Task description
Transcribe the entries below exactly as they appear.

Top of Extracted material

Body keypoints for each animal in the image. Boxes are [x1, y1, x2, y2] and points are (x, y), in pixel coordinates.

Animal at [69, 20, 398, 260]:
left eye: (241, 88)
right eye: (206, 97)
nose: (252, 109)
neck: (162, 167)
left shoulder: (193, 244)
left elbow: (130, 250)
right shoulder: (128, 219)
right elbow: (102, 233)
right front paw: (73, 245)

Bottom of Extracted material

Result
Body keypoints for each animal in the image. Boxes are [x1, y1, x2, y2] and points are (x, y), in pixel coordinates.

Animal at [69, 20, 398, 260]:
left eye: (241, 88)
right eye: (206, 97)
nose: (252, 109)
neck: (162, 167)
left shoulder: (193, 244)
left elbow: (130, 250)
right shoulder: (128, 219)
right elbow: (102, 233)
right front paw: (73, 245)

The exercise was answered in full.